Work required »
Say how many lines in the entries below mention "önceden", with no other words.

Dataset entries

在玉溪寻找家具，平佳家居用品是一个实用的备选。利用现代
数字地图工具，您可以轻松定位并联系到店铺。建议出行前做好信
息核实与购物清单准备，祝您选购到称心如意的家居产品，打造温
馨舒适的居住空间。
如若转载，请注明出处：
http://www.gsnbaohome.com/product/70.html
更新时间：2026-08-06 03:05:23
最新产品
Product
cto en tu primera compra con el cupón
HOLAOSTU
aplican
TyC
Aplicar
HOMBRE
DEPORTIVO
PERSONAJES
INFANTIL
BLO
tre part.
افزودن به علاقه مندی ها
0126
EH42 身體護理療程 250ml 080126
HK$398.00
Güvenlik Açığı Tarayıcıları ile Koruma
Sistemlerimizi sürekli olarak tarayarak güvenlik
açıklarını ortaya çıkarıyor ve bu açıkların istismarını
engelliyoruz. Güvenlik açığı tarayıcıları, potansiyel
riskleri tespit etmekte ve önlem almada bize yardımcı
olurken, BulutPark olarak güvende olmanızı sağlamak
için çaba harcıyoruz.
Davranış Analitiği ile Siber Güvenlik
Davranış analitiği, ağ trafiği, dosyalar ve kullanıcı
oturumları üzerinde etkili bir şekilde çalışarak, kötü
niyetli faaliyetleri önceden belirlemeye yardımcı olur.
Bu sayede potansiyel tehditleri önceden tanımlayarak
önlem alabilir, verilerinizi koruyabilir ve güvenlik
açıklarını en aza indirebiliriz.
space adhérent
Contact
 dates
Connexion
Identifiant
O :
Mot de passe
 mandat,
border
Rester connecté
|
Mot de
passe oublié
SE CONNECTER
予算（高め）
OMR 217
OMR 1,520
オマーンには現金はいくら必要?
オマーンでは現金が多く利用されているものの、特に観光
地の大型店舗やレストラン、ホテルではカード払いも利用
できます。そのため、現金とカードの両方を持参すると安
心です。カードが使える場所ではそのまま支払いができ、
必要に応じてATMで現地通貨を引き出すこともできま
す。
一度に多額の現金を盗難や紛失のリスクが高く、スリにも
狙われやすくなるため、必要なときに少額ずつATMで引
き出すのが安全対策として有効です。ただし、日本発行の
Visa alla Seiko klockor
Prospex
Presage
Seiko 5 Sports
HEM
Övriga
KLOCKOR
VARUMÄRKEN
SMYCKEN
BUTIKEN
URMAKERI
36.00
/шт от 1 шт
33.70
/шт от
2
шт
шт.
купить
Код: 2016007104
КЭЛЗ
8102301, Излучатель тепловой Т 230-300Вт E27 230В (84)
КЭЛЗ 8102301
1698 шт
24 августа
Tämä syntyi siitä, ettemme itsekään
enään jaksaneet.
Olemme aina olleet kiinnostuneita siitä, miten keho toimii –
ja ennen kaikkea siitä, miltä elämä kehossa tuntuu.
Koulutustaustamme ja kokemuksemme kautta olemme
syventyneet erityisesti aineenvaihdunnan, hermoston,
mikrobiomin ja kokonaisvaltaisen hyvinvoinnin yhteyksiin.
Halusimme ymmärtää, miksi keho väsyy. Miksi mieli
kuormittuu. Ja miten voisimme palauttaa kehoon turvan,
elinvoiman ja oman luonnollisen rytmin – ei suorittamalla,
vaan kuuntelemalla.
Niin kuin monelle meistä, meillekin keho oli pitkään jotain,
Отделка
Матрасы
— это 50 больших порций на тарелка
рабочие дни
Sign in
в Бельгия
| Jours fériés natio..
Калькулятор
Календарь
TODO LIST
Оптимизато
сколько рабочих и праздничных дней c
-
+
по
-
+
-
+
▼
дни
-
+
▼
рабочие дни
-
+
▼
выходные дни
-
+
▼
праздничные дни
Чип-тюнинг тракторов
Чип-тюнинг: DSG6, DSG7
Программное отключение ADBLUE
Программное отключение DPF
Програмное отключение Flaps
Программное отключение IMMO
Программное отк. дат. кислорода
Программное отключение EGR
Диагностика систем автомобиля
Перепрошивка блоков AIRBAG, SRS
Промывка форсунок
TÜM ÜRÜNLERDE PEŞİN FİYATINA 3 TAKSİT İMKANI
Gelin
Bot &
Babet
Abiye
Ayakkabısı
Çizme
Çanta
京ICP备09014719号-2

Solution to this problem »
2